*Job 1*:
In the comment thread about writing a novel in the style of Lingua Latina, reproduce word for word everything from "I thought I" down to "your novel .".
*Job 2*:
Translate this sentence from the comment thread about a Lingua Latina–style novel into French: "I finished it last year, so I am currently writing a Spanish one."
*Job 3*:
Carry on the comment thread about the Lingua Latina–style mystery novel, starting after its final sentence.
>> begin Selected excerpt
I thought I was the only one doing this. I wrote a murder mystery novel in the style of Lingua Latina. It's 41 chapters long, and it teaches English. I finished it last year, so I am currently writing a Spanish one. I'm half way finished with it. I'm glad to see someone else taking this serious, and yes! Story Story Story! I don't see way they have to be boring. I'm going to have to subscribe to your channel. Can't wait to read your novel .
@nicholaslemosdecarvalho5328 Yes. I published the English version on my website, but it looks like the algorithm thinks I am spamming so I can't provide the link here. However, I talk about it a lot hint hint. The reason I published it as a web app instead of a book is because I am a software developer and was able to include professional audio narration with automatic word highlighting, I also added shadowing, and AI to it. I am currently working on adding a quiz section at the end of every chapter. I plan on doing the same for the Spanish version. Spanish is just too popular not to do it. This really is the best way to learn a language and seeing Cloin is also doing it is so great. We need more of this style of language teaching.
>> end Selected excerpt
>> begin Material provided
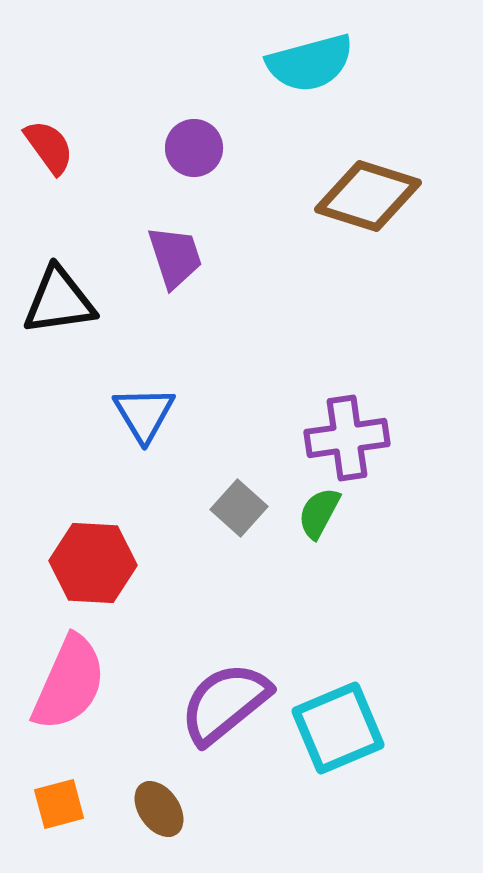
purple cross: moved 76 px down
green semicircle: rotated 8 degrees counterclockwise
>> end Material provided
*Final answer 1*:
I thought I was the only one doing this. I wrote a murder mystery novel in the style of Lingua Latina. It's 41 chapters long, and it teaches English. I finished it last year, so I am currently writing a Spanish one. I'm half way finished with it. I'm glad to see someone else taking this serious, and yes! Story Story Story! I don't see way they have to be boring. I'm going to have to subscribe to your channel. Can't wait to read your novel .

*Final answer 2*:
Je l'ai terminé l'an dernier, alors j'en écris actuellement un en espagnol.

*Final answer 3*:
Longtime lurker here. I have been eagerly awaiting Oswald for what feels like centuries. I really love LOGOS for Ancient Greek, I can't wait to compare the effectiveness of the different pedagogical styles
I will look forward to seeing how reading Osweald Bera compares with my Lingua Latina and Athenaze experiences. I think LLPSI is an inspired work of genius, despite some elements we might quibble with. I thought Athenaze [the English, not Italian version] was just a grammar-translation book dressed up with a story. I showed your video introducing Osweald to my Latin students, and they had fun figuring out what the Old English meant.
Hi, Colin. Greetings from Colombia! I just found your channel last week and have enjoyed your perspective a lot. I study koine Greek, modern/biblical Hebrew, and live in Spanish (so learn something new almost every day). I loved your point about making the reader a story. I've been trying to get through the Assimil B2 Hebrew book for a while. I like their method, except it's hard to just study random topics with no plot. אני שונא את זה! עם סיפור זה יהיה הרבה יותר קל!
My experience of Italian Athenaze is that it is a bit too ambitious with how many words it introduces in each chapter. I've never done the stats though. There's an interesting blog post from Magister P. about this, although it used the English Athenaze: the author found that the first chapter introduced 73 items, 20 of which were verbs. Source: magisterp.com/2017/02/08/cant-read-greek-unsurprised-but-angry/
Yes, I'm a long time Greek student and I found the vocab jumps between chapters (the IT version) to be a bit ridiculous. It didn't help that I had to look the glosses up by hand because I don't know Italian.
@@ZackSkrip I learned UItalian as a research language but used the English Athenaze back in the early 1990's. Previously the uni had used a series called "Reading Greek" which really did not introduce the language at all. TBH I was greatly pleased with Athenaze.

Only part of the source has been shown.